→ ЗАДАНИЕ A:
Назовите все аспекты проблемного поля оппозиции «Запад — Восток», которые автор статьи о западноевропейской и русской культуре выделяет в скобках.
→ ЗАДАНИЕ B:
Ответьте на вопросы по статье о западноевропейской и русской культуре.
(i) Какой метод определения состояния верований на данный момент времени назван единственным?
(ii) Чем, помимо корня русской культуры, названа церковь в высказывании В.В. Розанова?
(iii) Как в статье понимается русская форма единой европейской культуры?
→ ЗАДАНИЕ C:
Возобновите статью о западноевропейской и русской культуре, начав сразу после её последнего предложения.

→ СТАТЬЯ:

^^^^

Для того же, чтобы определить состояние верований на некоторый данный момент времени, существует единственный метод — сравнение их друг с другом[2] .

Х.Ортега-и-Гассет

Национальный характер... содержит в себе зародыш, из которого развивается история наций.

Принципом европейского духа является... разум, достигший своего самосознания, в такой мере доверяющий самому себе, что он уже не допускает, чтобы что-либо было для него непреодолимым пределом, и который поэтому посягает на все, чтобы во всем обнаружить свое присутствие[3] .

Г.В.Ф.Гегель

Церковь есть не только корень русской культуры... она есть и вершина культуры[4] .В.В.Розанов

Необходимое введение

Запад — Восток, Европа — Россия... Вопросы, загадки, мифы...

Не нужно доказывать, что проблемное поле, образуемое названной — естественно возникшей, столетиями существующей и — искусственно поддерживаемой; имеющей давнюю и богатую, интересную и разнообразную, славную и — мрачную историю; привлекавшей к себе внимание как серьезных теоретиков, так и политических спекулянтов — оппозицией, обнаруживает множество самых различных аспектов (выделим хотя бы географический, исторический, политический, национальный, культурный) и охватывает огромное количество в большей или меньшей степени сложных вопросов, многие из которых — можно смело это утверждать — вправе претендовать на проведение специального исследования для поиска ответов на них. Поэтому вполне естественно, что автор сознательно ограничивает круг затрагиваемых в настоящей статье проблем или, точнее, принципиально отказывается от излишней для того подхода, которого он намерен в ней придерживаться, детализации, отдавая при этом предпочтение — как в ходе самого анализа, так и в формулировании полученных в этом анализе результатов и выводов — максимально широким обобщениям, и ставит перед собой довольно сложную и специфическую — в его понимании, сугубо культурологическую — задачу, заключающуюся в попытке образно-символического сопоставления двух, обладающих значительной самостоятельностью, форм единой европейской культуры — западной, а точнее, западноевропейской, и русской, понимаемой как восточноевропейская, — с целью выявленияих сущностного своеобразия.

^^^^

→ СОХРАНЁННЫЕ ДАННЫЕ:
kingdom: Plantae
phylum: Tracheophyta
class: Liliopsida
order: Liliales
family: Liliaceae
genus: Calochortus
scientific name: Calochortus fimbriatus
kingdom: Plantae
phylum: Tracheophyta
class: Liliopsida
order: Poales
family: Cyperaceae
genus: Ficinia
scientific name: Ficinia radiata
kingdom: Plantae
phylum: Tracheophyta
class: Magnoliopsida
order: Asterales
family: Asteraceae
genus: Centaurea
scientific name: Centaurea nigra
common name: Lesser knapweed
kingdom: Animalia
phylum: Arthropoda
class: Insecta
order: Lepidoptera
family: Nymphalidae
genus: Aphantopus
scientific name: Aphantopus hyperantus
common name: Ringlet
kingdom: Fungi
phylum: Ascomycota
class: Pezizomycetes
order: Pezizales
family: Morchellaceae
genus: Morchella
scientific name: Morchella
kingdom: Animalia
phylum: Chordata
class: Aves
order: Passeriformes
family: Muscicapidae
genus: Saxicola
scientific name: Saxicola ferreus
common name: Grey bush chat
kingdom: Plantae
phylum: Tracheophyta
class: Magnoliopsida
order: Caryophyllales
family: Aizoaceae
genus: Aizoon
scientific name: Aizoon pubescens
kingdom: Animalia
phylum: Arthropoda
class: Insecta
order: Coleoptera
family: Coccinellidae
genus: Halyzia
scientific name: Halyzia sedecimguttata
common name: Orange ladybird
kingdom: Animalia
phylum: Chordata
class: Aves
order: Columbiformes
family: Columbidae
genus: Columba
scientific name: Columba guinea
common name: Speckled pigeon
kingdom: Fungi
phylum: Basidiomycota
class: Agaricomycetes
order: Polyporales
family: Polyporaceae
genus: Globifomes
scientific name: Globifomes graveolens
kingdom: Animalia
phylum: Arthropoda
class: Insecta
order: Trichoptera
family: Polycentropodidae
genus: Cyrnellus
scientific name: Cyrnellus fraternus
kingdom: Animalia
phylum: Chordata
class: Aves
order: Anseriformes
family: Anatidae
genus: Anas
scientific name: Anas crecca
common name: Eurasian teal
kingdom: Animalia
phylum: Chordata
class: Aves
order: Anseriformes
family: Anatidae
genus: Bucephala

^^^^

→ ОТВЕТ A:
Географический, исторический, политический, национальный, культурный.

→ ОТВЕТ B:
(i) Сравнение верований друг с другом.
(ii) Вершиной культуры.
(iii) Как восточноевропейская.

→ ОТВЕТ C:
К решению этой задачи автор идет через рассмотрение истоков и важнейших, с его точки зрения, причин и характерных черт того очевидного несходства между ними, которое одними теоретиками абсолютизируется и признается в качестве фундаментального, глубинного и — неустранимого, а другими отрицается или низводится до уровня случайных и преходящих явлений и обстоятельств, и в качестве собственного ответа предлагает метафорически выраженную культурологическую гипотезу, которая, не отличаясь в силу своего характера теоретической строгостью и однозначностью, в то же время, как представляется, способна содействовать развитию и углублению понимания сути обсуждаемой проблемы. Особенностью предпринимаемого анализа является то, что автор отнюдь не претендует на какие-либо исторические или фактические открытия, но, используя разнообразные и уже достаточно известные материалы, стремится лишь по-новому расставить акценты в историко-культурологическом анализе процесса возникновения и развития двух важнейших парадигм европейской культуры.

Как представляется, подобный анализ может способствовать разноаспектному, целостному и контекстуальному — культурологическому — изучению, а главное — более глубокому постижению основных характеристических черт отечественной истории, а потому является значимым не только для формирования отчетливого и целостного представления о событиях прошедших, но и для более ясного видения настоящего в попытке уберечься от новых ошибок в будущем. От тех ошибок, основания которых уходят как в далекое, так и в не очень далекое прошлое и которые сохраняют свою, сулящую немалые опасности, жизнеспособность во многом из-за некоего интеллектуального тумана, возникающего не только из нашего незнания, недостаточного знания или вполне естественных для познавательного процесса заблуждений, сомнений и т. п., но и из той широко распространенной в отечественной теоретической и художественной литературе интерпретации исторического прошлого России, специфика которой состоит в бессознательной — но нередко и умышленной — идеологизации последнего, чему способствуют, на наш взгляд, как прямолинейно и плоско понимаемый патриотизм, так и рассмотрение чуть ли не всей российской истории сквозь призму идеи о взаимной враждебности Запада и Востока.

Об исходной позиции

Прежде, чем непосредственно обратиться к анализу избранной для настоящей статьи проблемы, представляется необходимым предельно кратко изложить некоторые предварительные соображения, уже высказанные автором в других его работах.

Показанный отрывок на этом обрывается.